Côté Fantasy, Michel Pagel n'a pas lésiné : des héros immortels ; des interventions de dieux et de déesses assez antérieur(e)s à la mythologie gréco-latine pour être radicalement exotiques — tout en pouvant nous disant vaguement quelque chose, comme Ishtar — ; de la magie comme s'il en pleuvait, et efficace avec ça, y compris la magie noire, avec invocations de démon et tout ce qui s'ensuit ; un Peuple parallèle à l'humanité, humanoïde, vivant dans les différents éléments, les commandant plus ou moins ou commandant aux végétaux, mais refoulé par les humains, et en butte à leur racisme… L'allusion à Gilgamesh est en prime. On l'aura compris, il y a largement là de quoi remplir un roman, et même ses suites.

════════

* **Consignes**:
**A.** Relevez tous les noms propres de personnes ou de figures mythologiques cités dans le texte sur Michel Pagel.
**B.** Reproduisez sans rien changer le passage du texte sur Michel Pagel qui va de « Côté Fantasy, Michel » à « même ses suites. ».
Les lignes ci-dessous ne jouent aucun rôle ici.

* **Données fournies**:
════════

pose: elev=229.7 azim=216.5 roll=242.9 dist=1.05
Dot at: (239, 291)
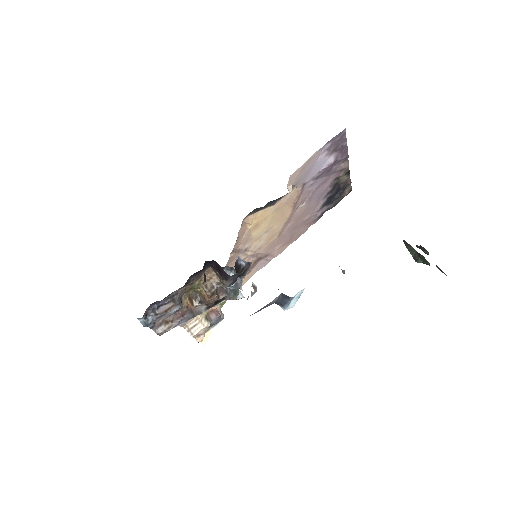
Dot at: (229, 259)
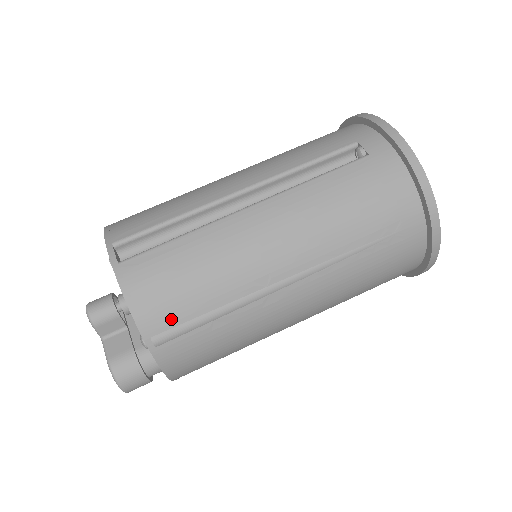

════════

* **Réponses dans l'ordre**:
**A.** Michel Pagel, Ishtar, Gilgamesh

**B.**
Côté Fantasy, Michel Pagel n'a pas lésiné : des héros immortels ; des interventions de dieux et de déesses assez antérieur(e)s à la mythologie gréco-latine pour être radicalement exotiques — tout en pouvant nous disant vaguement quelque chose, comme Ishtar — ; de la magie comme s'il en pleuvait, et efficace avec ça, y compris la magie noire, avec invocations de démon et tout ce qui s'ensuit ; un Peuple parallèle à l'humanité, humanoïde, vivant dans les différents éléments, les commandant plus ou moins ou commandant aux végétaux, mais refoulé par les humains, et en butte à leur racisme… L'allusion à Gilgamesh est en prime. On l'aura compris, il y a largement là de quoi remplir un roman, et même ses suites.